Just a point of interest.Here in Nova Scotia,as of Dec. 31,09,all concrete slabs within 1 metre of grade will be required to be insulated to a minimum of R-10.This would be 2" of extruded foam.The perimeter will also have to be insulated to the same level.In your case I would place foam beneath the whole slab and include a thermal break where it joins the exterior walls.I have never heard of the foam being affected by the concrete.I don't believe any heat generated during the curing process would be enough to damage the foam.It could have been a chemical additive to the concrete such as calcium or a retarder to slow down the cure.

Earl


----------



## heaterman (Oct 31, 2009)

We insulate the entire floor 100% of the time. Once everything has reached equilibrium with the system running you can "see" how even the floor temp is with an infrared temp meter. It's a thing of beauty.

I heard of the disappearing foam phenomenon also in a local case. I checked it out and the product that had been used under the clab was the white bead board stuff. Not suitable for the intended use. The failure was due to crushing not melting.

= = =

Quote word for word the stretch from "We insulate the" through "crushing not melting." in the forum thread on insulating concrete slabs. None of the material is needed.

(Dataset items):
= = =

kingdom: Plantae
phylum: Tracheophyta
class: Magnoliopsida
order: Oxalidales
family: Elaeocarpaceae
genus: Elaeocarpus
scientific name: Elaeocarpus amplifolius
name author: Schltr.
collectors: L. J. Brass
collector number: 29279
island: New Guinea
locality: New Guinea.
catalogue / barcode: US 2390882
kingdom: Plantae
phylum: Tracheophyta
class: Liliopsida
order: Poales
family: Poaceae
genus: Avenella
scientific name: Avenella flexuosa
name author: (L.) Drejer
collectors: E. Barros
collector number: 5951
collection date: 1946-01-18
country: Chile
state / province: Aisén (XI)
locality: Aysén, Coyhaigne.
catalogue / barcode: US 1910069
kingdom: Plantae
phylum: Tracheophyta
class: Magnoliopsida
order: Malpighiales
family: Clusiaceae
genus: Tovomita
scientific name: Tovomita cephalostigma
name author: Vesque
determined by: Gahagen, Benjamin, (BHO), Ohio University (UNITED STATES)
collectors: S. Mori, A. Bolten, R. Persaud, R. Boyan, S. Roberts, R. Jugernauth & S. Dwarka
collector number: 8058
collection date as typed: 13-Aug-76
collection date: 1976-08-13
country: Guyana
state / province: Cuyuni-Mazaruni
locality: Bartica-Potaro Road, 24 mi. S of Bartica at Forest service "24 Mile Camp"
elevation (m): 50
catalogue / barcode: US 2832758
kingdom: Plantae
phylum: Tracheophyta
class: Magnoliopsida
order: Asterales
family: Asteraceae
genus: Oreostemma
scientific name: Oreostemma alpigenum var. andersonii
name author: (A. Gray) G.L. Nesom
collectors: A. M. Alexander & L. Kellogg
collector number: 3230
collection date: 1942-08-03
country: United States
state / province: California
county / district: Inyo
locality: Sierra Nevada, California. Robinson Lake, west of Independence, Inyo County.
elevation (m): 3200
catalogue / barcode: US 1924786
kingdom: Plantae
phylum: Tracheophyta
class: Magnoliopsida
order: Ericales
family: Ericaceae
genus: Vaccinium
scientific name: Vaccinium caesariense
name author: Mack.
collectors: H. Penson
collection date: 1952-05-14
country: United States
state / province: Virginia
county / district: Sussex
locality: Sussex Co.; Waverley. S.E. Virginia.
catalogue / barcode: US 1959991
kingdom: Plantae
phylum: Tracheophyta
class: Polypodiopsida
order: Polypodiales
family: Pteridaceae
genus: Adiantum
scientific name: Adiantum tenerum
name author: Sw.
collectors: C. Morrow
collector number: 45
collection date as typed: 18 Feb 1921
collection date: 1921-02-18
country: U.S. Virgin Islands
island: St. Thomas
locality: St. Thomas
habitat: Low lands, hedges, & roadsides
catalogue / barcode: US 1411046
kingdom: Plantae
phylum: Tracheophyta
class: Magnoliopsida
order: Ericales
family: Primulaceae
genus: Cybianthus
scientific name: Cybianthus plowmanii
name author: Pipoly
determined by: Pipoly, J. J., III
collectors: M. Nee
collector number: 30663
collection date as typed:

= = =

(Problem solution):
We insulate the entire floor 100% of the time. Once everything has reached equilibrium with the system running you can "see" how even the floor temp is with an infrared temp meter. It's a thing of beauty.

I heard of the disappearing foam phenomenon also in a local case. I checked it out and the product that had been used under the clab was the white bead board stuff. Not suitable for the intended use. The failure was due to crushing not melting.